Afinal não foi xeque-mate, foi xeque ao rei... 

    

O primeiro homem a comparar as maçãs do rosto de uma mulher com uma rosa foi com certeza um poeta; o primeiro que o repetiu era possivelmente um idiota.

  Salvador Dali

O que é belo?

O que não é?

Miguel Angelo disse que uma escultura só é bela se for atirada de uma montanha abaixo

e chegar ao sopé sem se partir.

O que é belo?

O que não é?

La neige, cést belle!

La merde, c’est pas belle!

 

John Havelda

 A revista Pública de 18 de Agosto de 2002 permanecia mergulhada na pilha de papéis, jornais, revistas e livros, em cima da minha mesa de trabalho, sempre desarrumada e sempre insuficiente em espaço, que é como quem diz em tempo, onde se acumulam todos os escritos a meio de uma relação.

 

Guardei-a então porque contém uma entrevista com o ex-director do Museu de Serralves, o catalão Vicente Todoli, onde este faz um conjunto de afirmações que me despertaram imediatamente a vontade de discutir e aprofundar, procurando sobretudo desta forma arrumar as minhas próprias ideias, ideias que tantas vezes fervilham, levantam fervura, mas que depois acabam por arrefecer.

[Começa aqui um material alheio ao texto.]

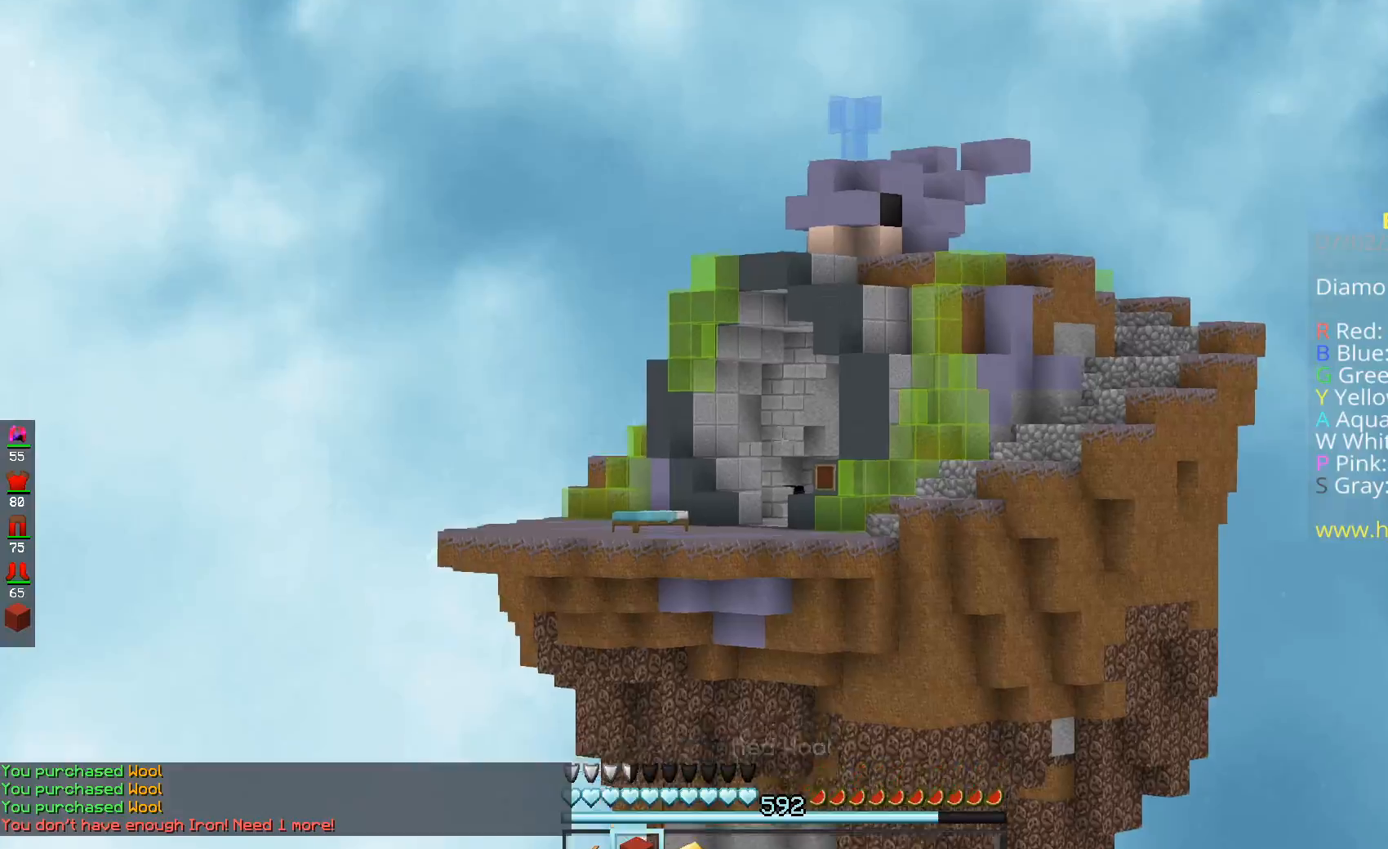
{"keys": ["d"], "mouse": ["left"], "events": [[434, "d", "down"], [434, "mouse_left", "down"]]}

 E sempre que tenho de arrumar as ideias recorro à velha física clássica, â dinâmica e em particular a Galileu. Monto o plano inclinado da escrita e deixo as palavras deslizar a velocidade uniforme para a folha branca do papel. É fácil, se preciso de aumentar a velocidade das palavras aumento a inclinação do plano, se preciso de travar a escrita diminuo a inclinação do plano. Depois de algum treino consegue-se encher com facilidade algumas A4 com as ideias arrumadas. Como já afirmei mais do que uma vez a maior dificuldade reside com as palavras esdrúxulas, mais difíceis de controlar e que com facilidade tendem a dividir-se por duas linhas, ou ainda mais complicado, entre duas páginas, obrigando a rapidamente ter de introduzir o chato do hífen. As palavras, as ideias, se não as fizermos escorregar no plano, mergulhadas no liquido vital, as mais densas vão ao fundo e enterram-se no lodo, as menos densas ficam a boiar de papo para o ar.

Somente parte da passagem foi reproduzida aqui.